The film reaches its climax when Jesse steals a pair of guns from his parents' house and shows up to Kandy Mobile Welding, where he plans to score more money from Neil and Casey. He tries to ask them nicely, but a coked-up Neil has a different plan in mind: a gun battle, wild west style. Neil likes his odds, with his eyes on Jesse's antique luger — but what he doesn't account for is the second gun, the revolver held in Jesse's pocket. Like Walter White's machine gun in the trunk, Jesse uses the hidden weapon to blast Neil out of existence the second he tries to draw. Jesse's forced to kill Neil as well, and when the dust settles, he's able to score the money needed to get out of town.
In the closing scenes of the film, we see Jesse in two earlier moments of his life featuring two of the most significant people from his past — Walter White and Jane (Krysten Ritter) — offering different pearls of wisdom. In a scene set within the events of season two's "4 Days Out," a proud Walter says he's happy Jesse "didn't have to wait [his] whole life to do something special." Jane, for her part, tells Jesse that he shouldn't go where the universe tells him to go — he should go where he chooses to go.

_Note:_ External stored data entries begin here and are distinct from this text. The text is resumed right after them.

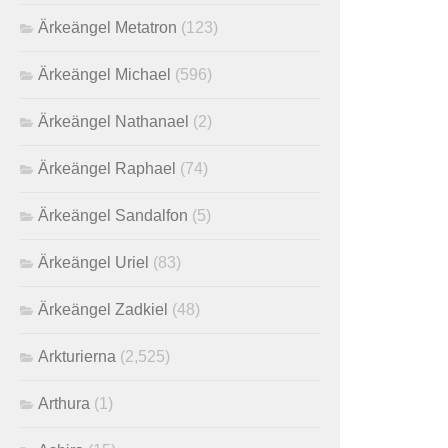
Ärkeängel Metatron
(123)
Ärkeängel Michael
(596)
Ärkeängel Nathanael
(2)
Ärkeängel Raphael
(74)
Ärkeängel Sandalfon
(5)
Ärkeängel Uriel
(83)
Ärkeängel Zadkiel
(48)
Arkturierna
(2,525)
Arthura
(1)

In the end, Jesse takes Jane's advice, and chooses his final destination: Alaska, the last frontier, the place he said he wanted to escape to all the way back in "Confessions." (The first scene of El Camino reveals Mike as the originator of the Alaska suggestion; so perhaps the real lesson is don't go where the universe tells you to go, and don't choose yourself; let Mike Ehrmantraut make all your decisions for you. Good advice!) Before they part ways, Jesse provides Ed with a letter for Brock (Ian Posada), the contents of which are kept hidden from the viewer. Ed promises he'll send the letter once he goes on a trip to Mexico City in a month's time.
The film's final image mirrors Jesse's final Breaking Bad appearance, behind the wheel of a vehicle — except this time, there's no howling, no tears streaming down his face, no need for speed. This time, at last, Jesse is at peace — and this time, what Gilligan wrote about Walter White in the series finale script now applies to Heisenberg's most notable student: "He got away."